Provided text -

- Opening Delimiter -

Zipser carried on his own independent general insurance broker’s business. In 1944, and for many years previously, Zipser employed at his own expense a girl for bookkeeping, typing, and other clerical work in connection with his business.
Like other agents of the Society, he was assigned or attached to one of its agency offices in charge of an agency manager. A room in that office, together with office equipment belonging to the Society, including desk, telephone service and other facilities, was placed at his disposal for his use, free of charge, in connection with the Society’s business and was used by him for that purpose when he needed it.
Zipser advertised in his own name and at his own expense through such devices as calendars and policy containers. Besides the salary of his clerical assistant, he had expenses for such items as brokerage license fees, telephone, stationery, postage, record books, carfare, etc., all of which he paid without reimbursement from any source. He received from the Equitable without charge, by virtue of his having produced enough business to be a club member, a limited number of business cards and letterheads.
Zipser devoted as much time to solicitation of life insurance as he felt his business required. He had no fixed hours of work. He was never directed when, where, or how to solicit. No reports of any kind were required of him. He was not required to attend agency meetings.
Training courses were offered by the Equitable on a purely voluntary basis, but Zipser never took any. Since 1919 Zipser had placed life insurance or annuity contracts with other companies in a variety of situations; in about 100 instances he placed business with some six other life insurance companies, even though the Equitable would have issued the same kind of contract.
“(d) Deductions, in such amounts and at such time or times as the Board shall determine, shall be made from any payment or payments under this title to which an individual is entitled, until the total of such deductions equals such individual’s benefit or benefits for any month in which such individual: (1) rendered services for wages of not less than $15; * * *.
“(e) Deductions shall be made from any wife’s or child’s insurance benefit to which a wife or child is entitled, until the total of such deductions equals such wife’s or child’s insurance benefit or benefits for any month in which the individual, with respect to whose wages such benefit was payable, rendered services for wages of not less than $15.”
Holmes Baldridge, Washington, D.C., Myles J. Lane and Robert Martin, New York City (Edward H. Hickey, Herman Wolkinson and Leonard B. Zeisler, Washington, D.C., of counsel), for appellant.
Stuart McCarthy, New York City (David I. Shivitz and Edmund B. Hennefeld, New York City, of counsel), for appellees.
Before AUGUSTUS N. HAND, CLARK and FRANK, Circuit Judges.
FRANK, Circuit Judge.
The 1948 Amendment in explicit terms retroactively defined “employee” so as to make applicable the common law definition. The Senate Report on that amendment cited with approval our opinion in Radio City Music Hall Corp. v. United States, 2 Cir., 135 F.2d 715, 717, where we said, “The test lies in the degree to which the principal may intervene to control the details of the agent’s performance; and that in the end is all that can be said, though the regulation redundantly elaborated it.” In Ringling Bros.-Barnum Bailey Combined Shows v. Higgins, 2 Cir., 189 F.2d 865, 867, 869, we adhered to our Radio City Music Hall test, going no further than to suggest as relevant “such matters as the right to control and direct the performance not only as to the result, but also as to the details and means by which that is accomplished,” with emphasis on the notion “that it is the right to direct which is important and it is not necessary that the employer actually direct or control the manner in which the services are performed.” In that connection we referred to the Regulations and observed that they treated “insurance agents” as “clear cases of independent contractors”.

- Closing Delimiter -

Provided data -

- Opening Delimiter -

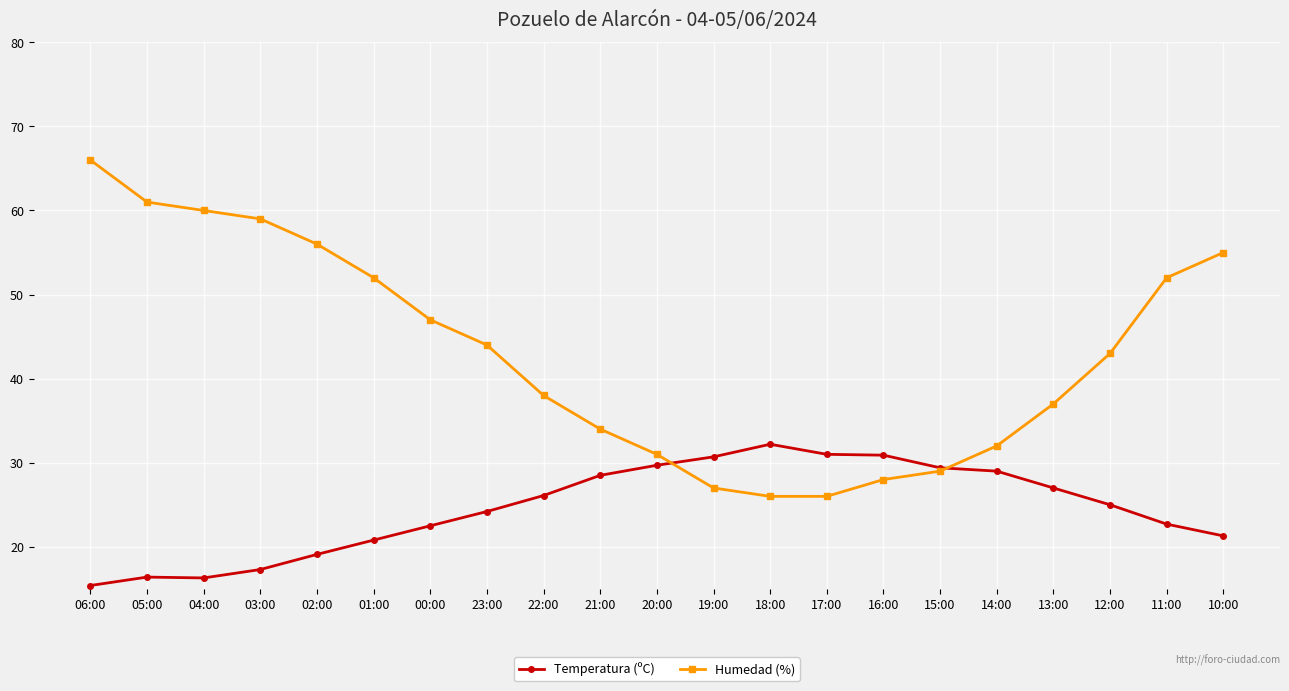

Which series ends up on top after the final intersection of Humedad (%) and Temperatura (ºC)?

Humedad (%)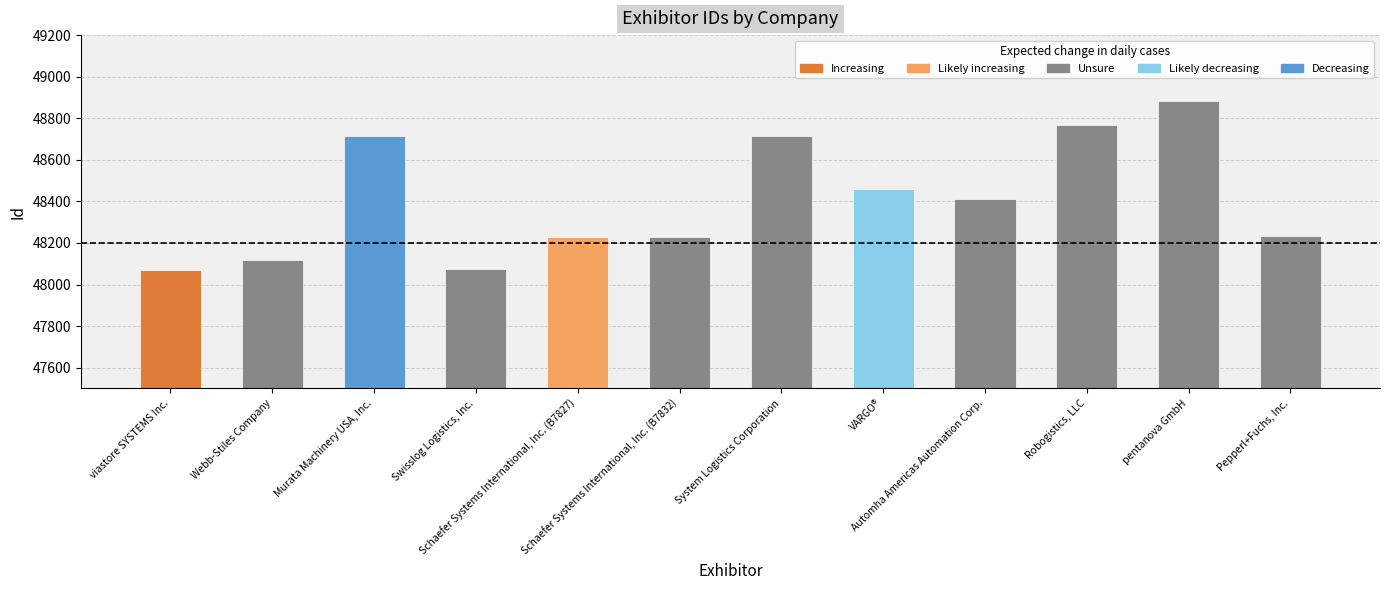

What is the difference between the second highest and second lowest values?

694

- Closing Delimiter -

Your instructions - Write out, word for word, the part of the court opinion on Zipser's insurance work from "Holmes Baldridge, Washington, D.C., Myles" to "counsel), for appellees.".

Task answer -
Holmes Baldridge, Washington, D.C., Myles J. Lane and Robert Martin, New York City (Edward H. Hickey, Herman Wolkinson and Leonard B. Zeisler, Washington, D.C., of counsel), for appellant.
Stuart McCarthy, New York City (David I. Shivitz and Edmund B. Hennefeld, New York City, of counsel), for appellees.